• [THE TASK]:
Print every line of the entries below verbatim. Leave out the pictures.
----- EXERCISE MATERIALS -----
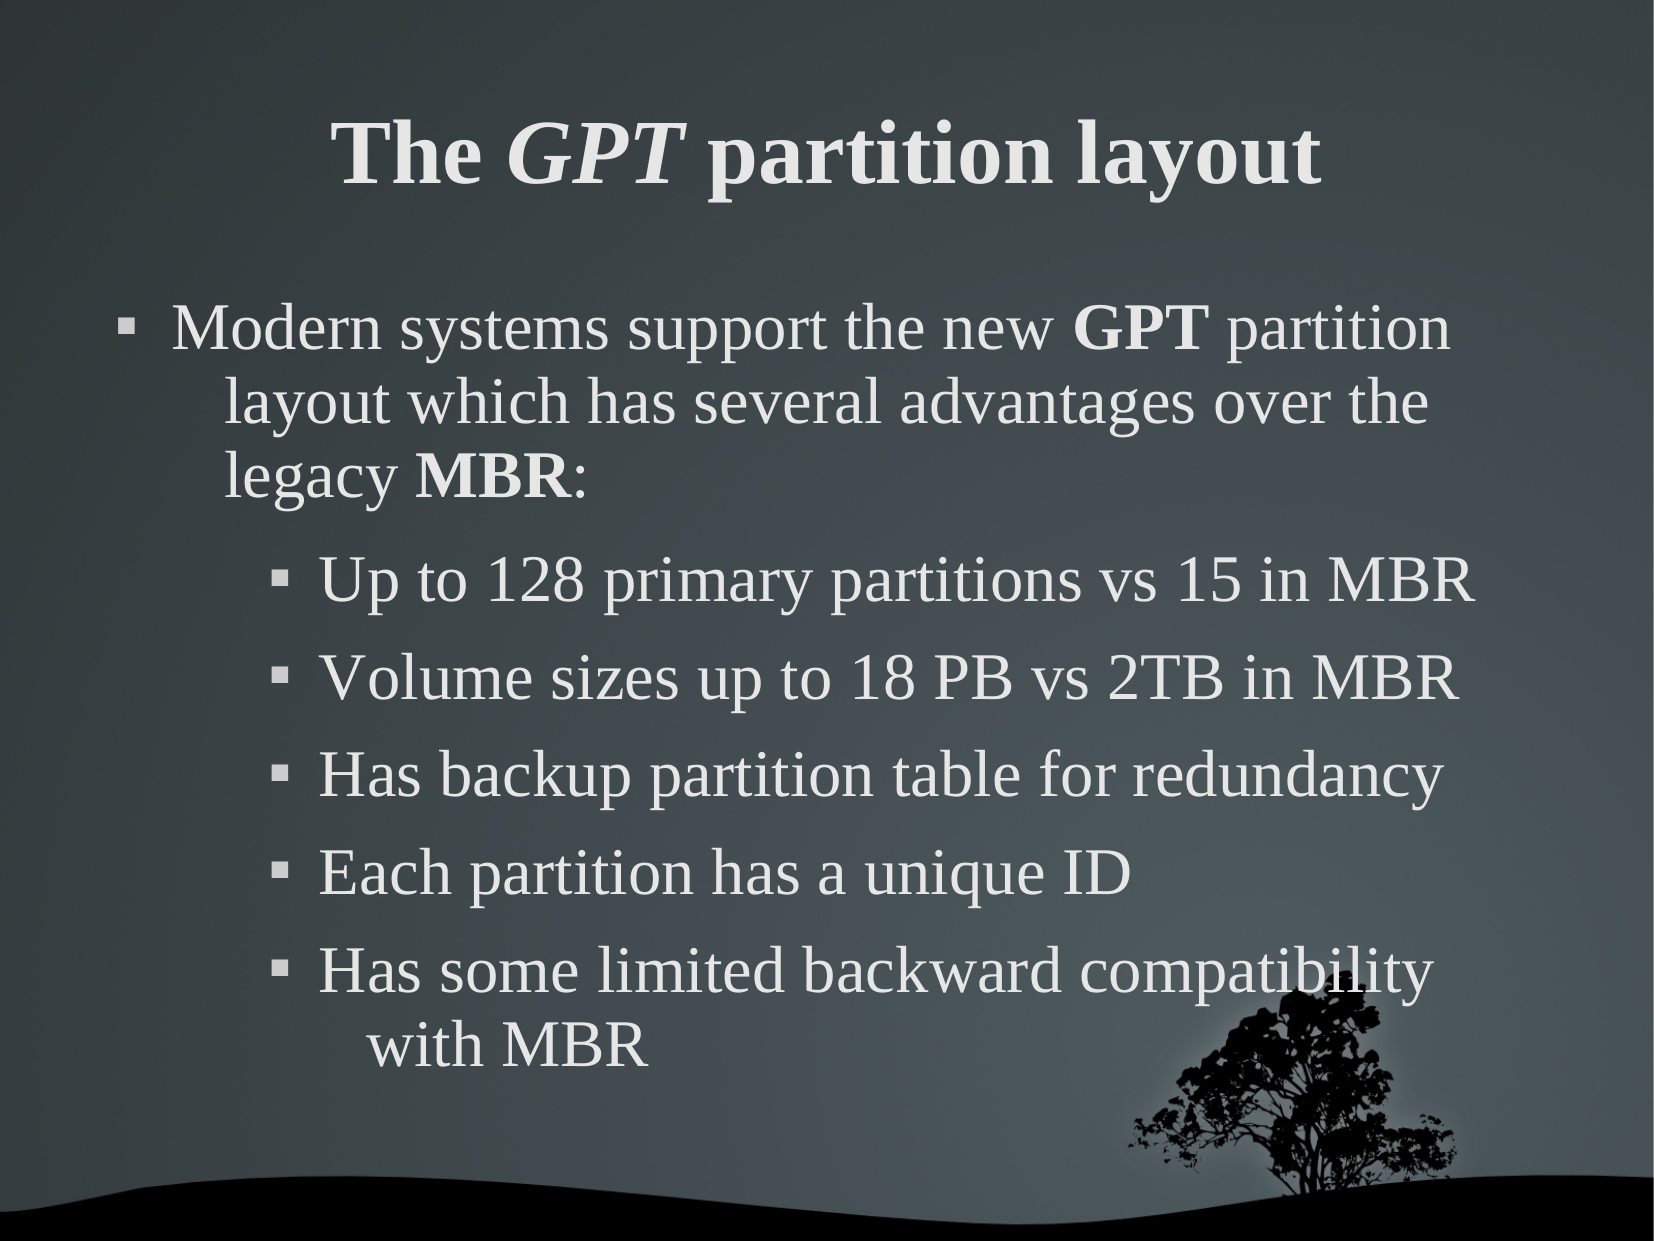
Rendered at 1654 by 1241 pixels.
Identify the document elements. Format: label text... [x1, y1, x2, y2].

title The GPT partition layout [82, 49, 1571, 257]
list Modern systems support the new GPT partition layout which has several advantages over the legacy MBR: Up to 128 primary partitions vs 15 in MBR Volume sizes up to 18 PB vs 2TB in MBR Has backup partition table for redundancy Each partition has a unique ID Has some limited backward compatibility with MBR [82, 290, 1571, 1109]
picture [0, 0, 1654, 1241]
-----
• [RESULT OF THE TASK]:
Rendered at 1654 by 1241 pixels.
Identify the document elements. Format: label text... [x1, y1, x2, y2].

title The GPT partition layout [82, 49, 1571, 257]
list Modern systems support the new GPT partition layout which has several advantages over the legacy MBR: Up to 128 primary partitions vs 15 in MBR Volume sizes up to 18 PB vs 2TB in MBR Has backup partition table for redundancy Each partition has a unique ID Has some limited backward compatibility with MBR [82, 290, 1571, 1109]
picture [0, 0, 1654, 1241]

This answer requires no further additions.